The records Start Marker
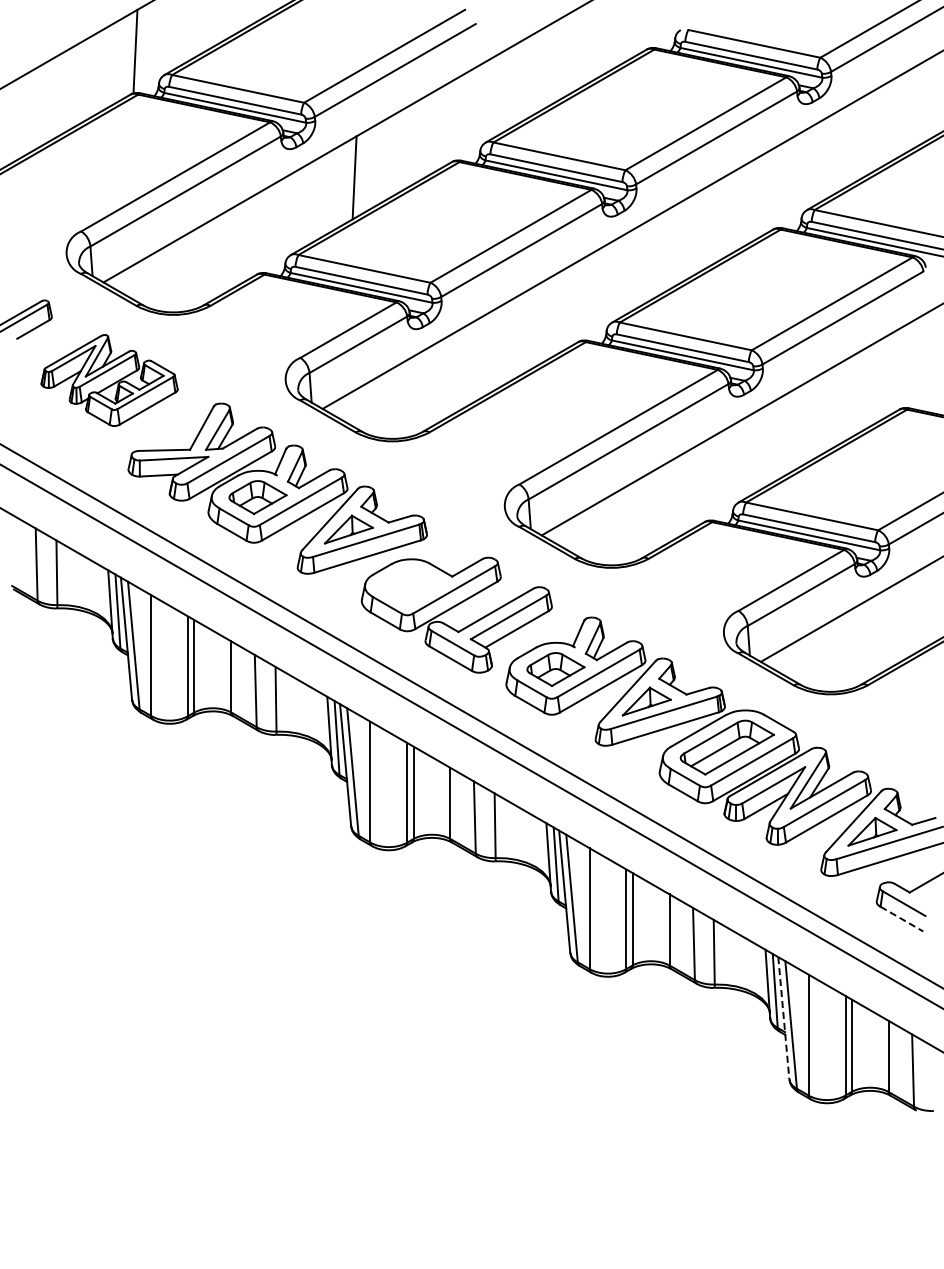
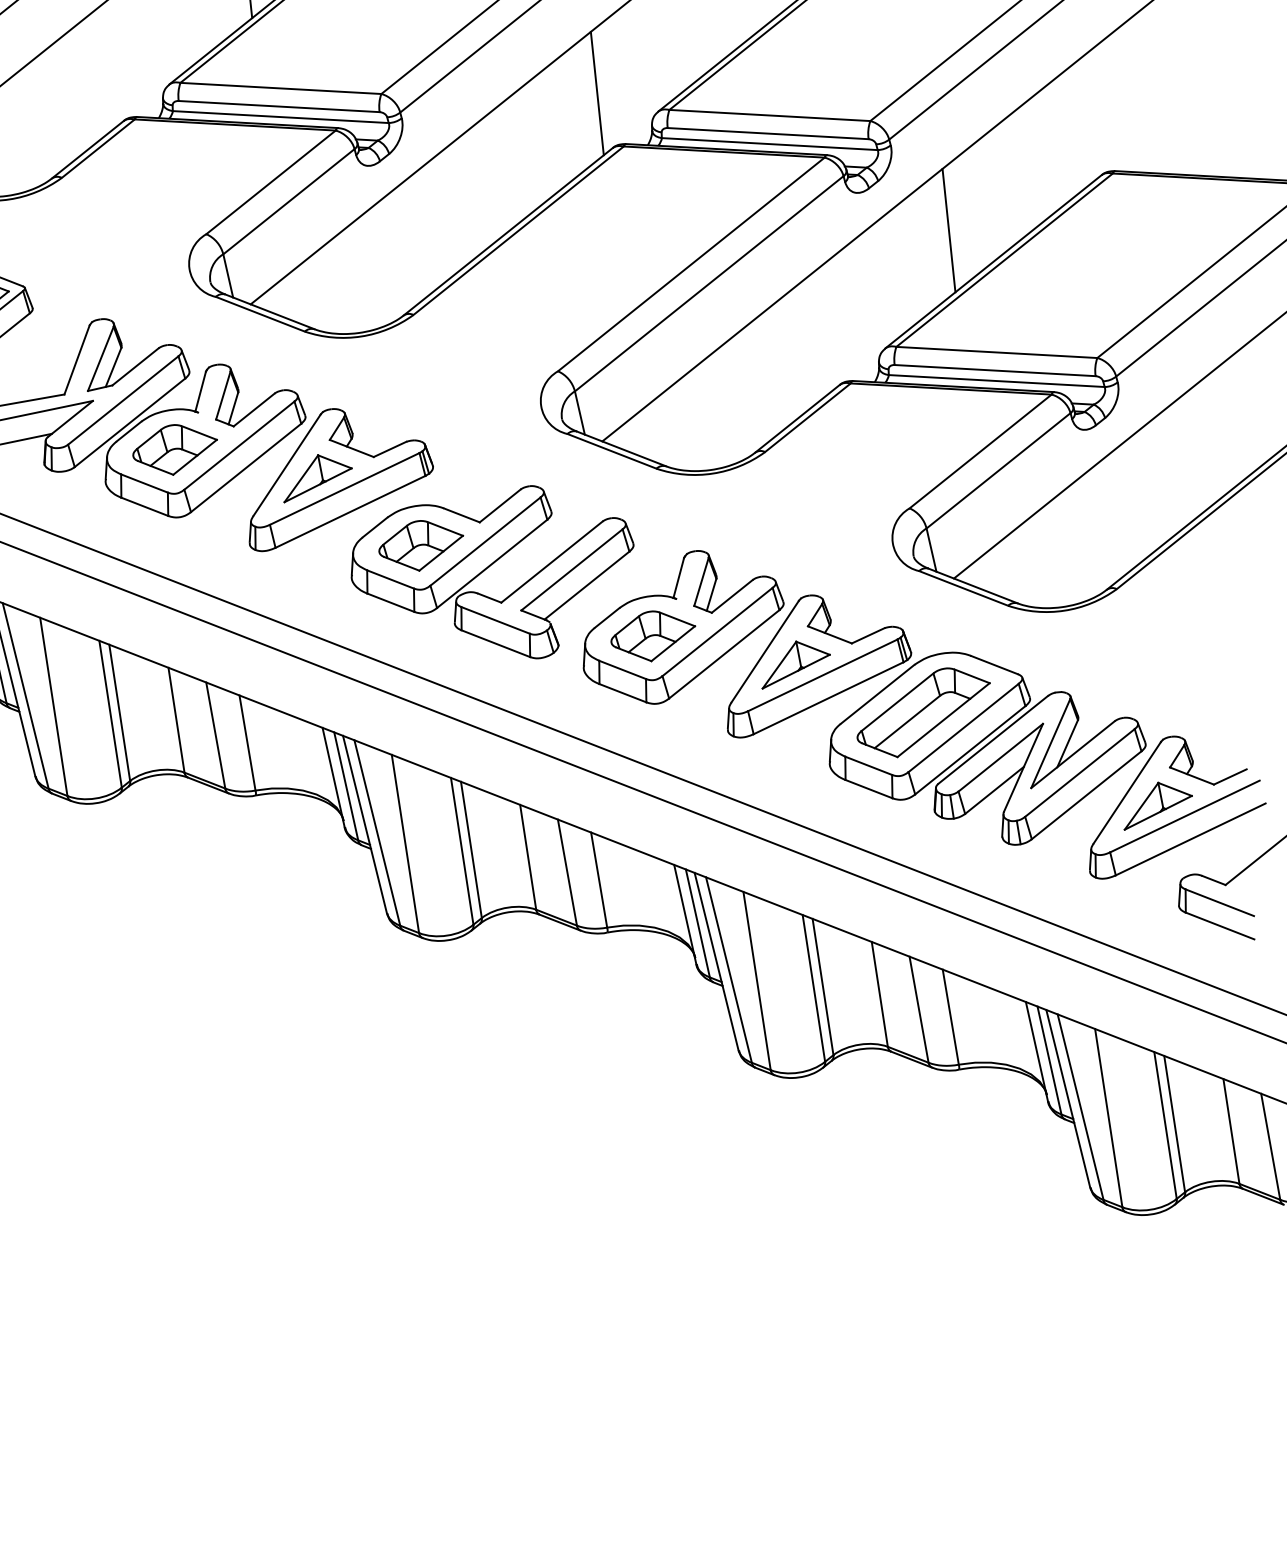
line: (573, 303) -> (596, 92), added
line: (792, 430) -> (948, 230), added
part: (410, 585) -> (420, 544), added
line: (901, 919) -> (1219, 926), dashed -> solid
line: (783, 1018) -> (1067, 1099), dashed -> solid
The records End Marker
- _Your assignment_
Note every line above where the string "solid" shows up, and copy those lines.

- _Answer section_
line: (901, 919) -> (1219, 926), dashed -> solid
line: (783, 1018) -> (1067, 1099), dashed -> solid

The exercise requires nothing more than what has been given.